Cer­tains diront : « Ce qui est intéres­sant, c’est la façon dont cela est mon­tré. » Certes, mais le plus impor­tant n’est-il pas l’an­gle adop­té pour racon­ter l’his­toire ? Si le réal­isa­teur avait prêté autant d’attention à struc­tur­er son scé­nario qu’il ne s’amuse à faire du zèle avec sa caméra, peut-être que les rebondisse­ments auraient gag­né en effi­cac­ité. 

Le plus irri­tant reste cette façon de pren­dre le pub­lic par la main pour s’assurer qu’il suit cor­recte­ment l’histoire. Le cinéaste nous a habitués – par exem­ple dans l’excellente série The Get Down (à voir sur Net­flix) – à moins infan­tilis­er le pub­lic, une habi­tude qui, n’ayons pas peur de le dire, est dev­enue une tare du ciné­ma d’aujourd’hui. 

L’humain qui se rend au ciné­ma com­prend les enjeux… humains. Tous les jours de sa vie, il est amené à jon­gler avec des émo­tions, des sen­ti­ments, des pas­sions, pourquoi donc répéter à l’en­vi – par­fois même après deux heures de film – qu’Elvis suit à tort les con­seils de son man­ag­er en dépit des nom­breuses mis­es en garde de sa femme, de sa famille et de ses amis ? Le pub­lic l’a com­pris dès le départ. Il aurait été intéres­sant d’ap­porter de la nuance dans cet élé­ment dramaturgique.

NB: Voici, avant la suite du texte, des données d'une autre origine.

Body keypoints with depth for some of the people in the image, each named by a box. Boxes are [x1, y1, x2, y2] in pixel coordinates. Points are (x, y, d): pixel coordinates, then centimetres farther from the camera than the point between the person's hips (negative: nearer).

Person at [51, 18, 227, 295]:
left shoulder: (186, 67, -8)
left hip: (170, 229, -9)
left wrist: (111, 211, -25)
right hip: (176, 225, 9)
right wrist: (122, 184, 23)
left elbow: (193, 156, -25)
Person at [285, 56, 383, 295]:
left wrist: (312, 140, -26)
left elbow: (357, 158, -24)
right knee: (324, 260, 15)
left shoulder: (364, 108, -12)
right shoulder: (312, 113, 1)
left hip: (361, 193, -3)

Notons que la façon dont le per­son­nage de Tom Han­ks manip­ule la famille Pres­ley – notam­ment lorsqu’il sug­gère que la fonc­tion de busi­ness man­ag­er devrait être assurée par le père, alors que ce dernier n’a aucune com­pé­tence en la matière – est un axe intéres­sant de l’histoire qui est délais­sé … et c’est bien dom­mage. Il serait certes fas­ti­dieux de mon­tr­er cor­recte­ment à l’écran com­ment, par la flat­terie et la sub­til­ité des for­mules de lan­gages qu’il utilise, le man­ag­er arrive à ses fins. Con­crète­ment, cela aurait demandé un plus gros effort de réécri­t­ure dans une indus­trie où le temps est un luxe. 

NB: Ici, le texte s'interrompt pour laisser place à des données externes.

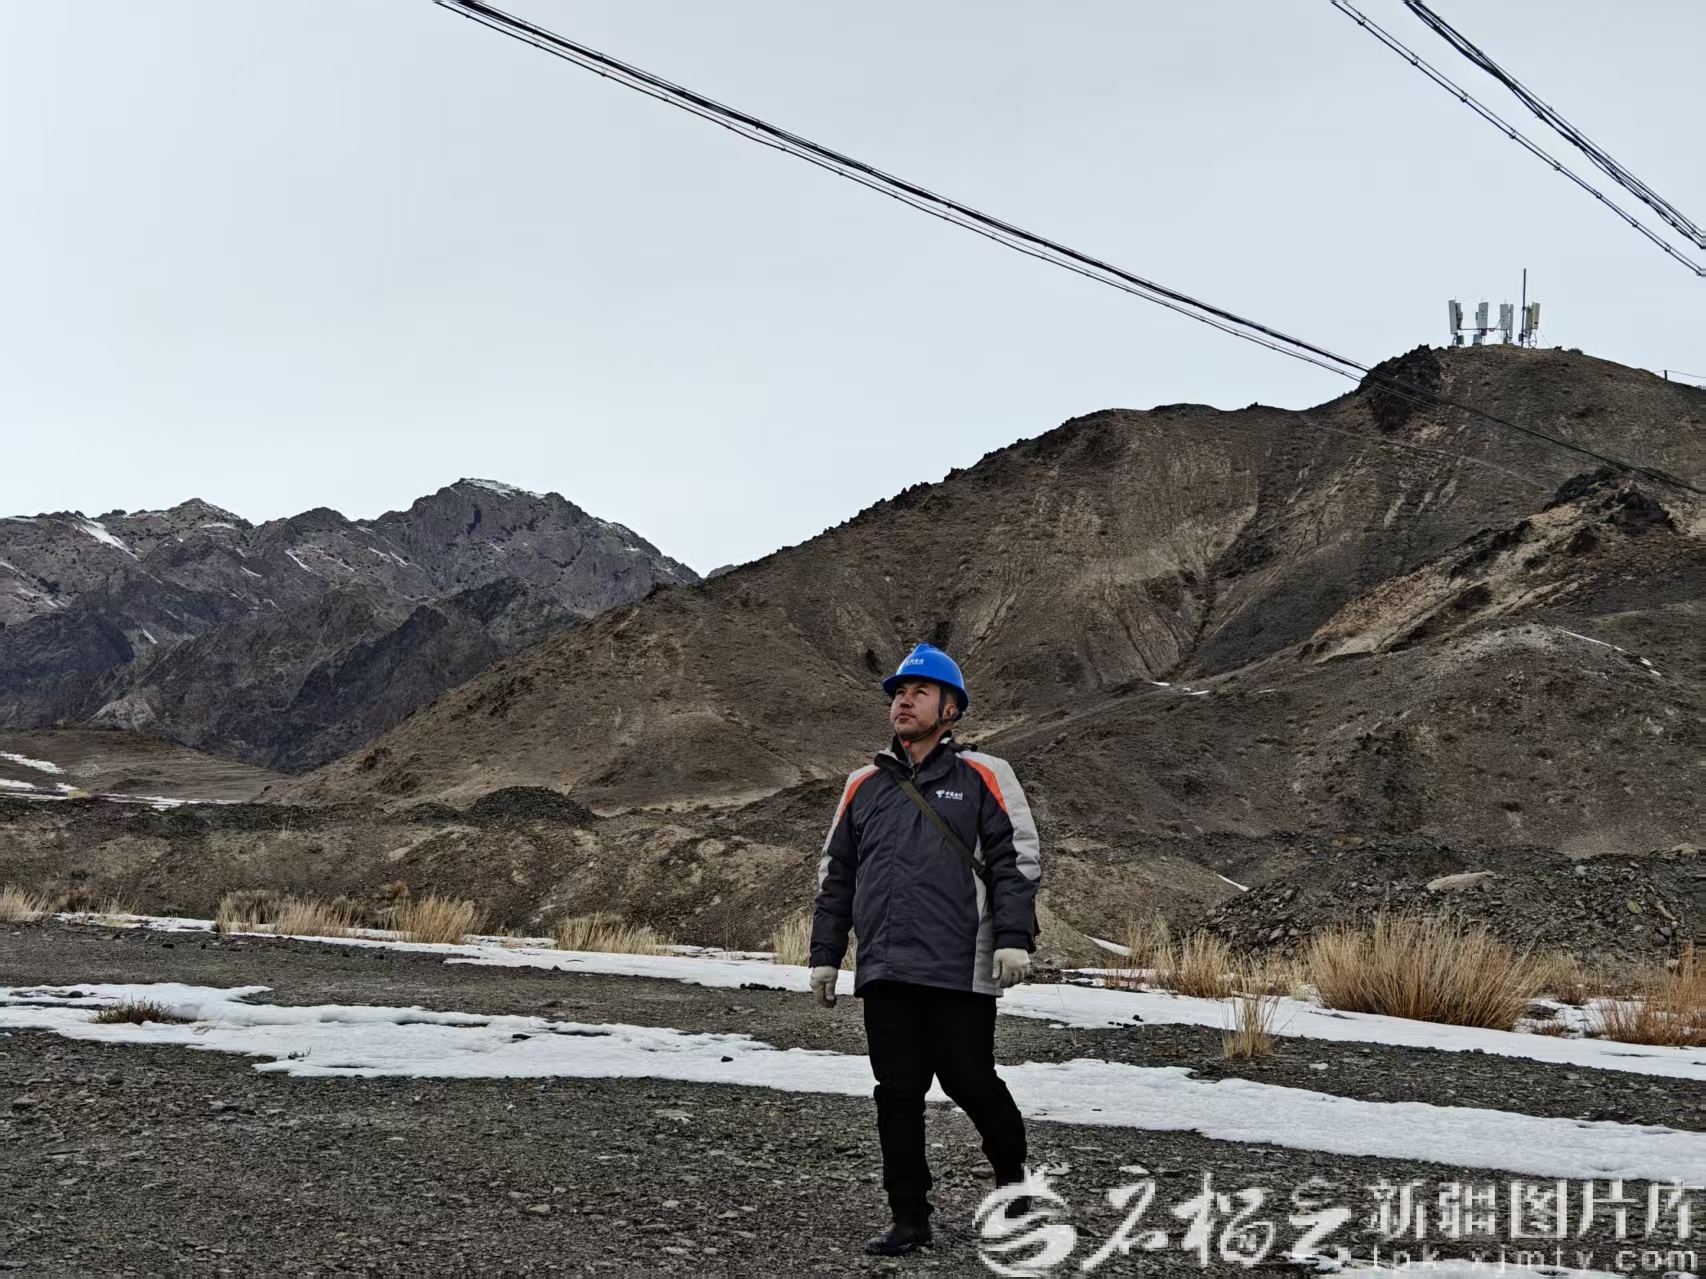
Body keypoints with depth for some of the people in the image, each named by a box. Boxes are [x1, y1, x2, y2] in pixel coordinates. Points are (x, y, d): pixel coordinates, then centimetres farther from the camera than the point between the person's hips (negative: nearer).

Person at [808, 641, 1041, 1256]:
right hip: (884, 973, 4)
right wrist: (825, 954, 14)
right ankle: (909, 1219, 14)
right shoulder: (864, 785, 15)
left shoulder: (983, 777, 3)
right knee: (897, 1094, 5)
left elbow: (1017, 859, -3)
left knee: (970, 1083, 2)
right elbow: (835, 876, 19)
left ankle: (1012, 1170, 30)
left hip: (960, 971, -4)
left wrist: (1013, 938, -13)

Il est quand même appré­cia­ble de not­er la qual­ité de la bande orig­i­nale, un aspect sur lequel les films de Baz Lurhmann ne déçoivent jamais. Soit un mélange respectueux de morceaux d’Elvis accom­pa­g­nés de touch­es anachroniques. Men­tion spé­ciale pour l’ajout de drill – ce style de rap provenant de Chica­go et aujourd’hui très à la mode – et par­ti­c­ulière­ment pour la par­tic­i­pa­tion de Doja Cat avec son titre « Vegas » qui sur­passe haut la main les flows et les rimes d’un Eminem sat­is­faisant, mais dont le morceau com­posé pour le générique n’a rien de transcendant.

Les deux heures et trente-neuf min­utes de film offrent mal­gré tout une jolie asso­ci­a­tion de musiques et d’images qui ne saurait être totale­ment appré­ciée qu’en salle. C’est peut-être une chose que l’on peut con­céder à ce film à grand spec­ta­cle qui jus­ti­fie le fait de s’enfermer dans une salle noire – par­fois non cli­ma­tisée – en plein mois de juillet.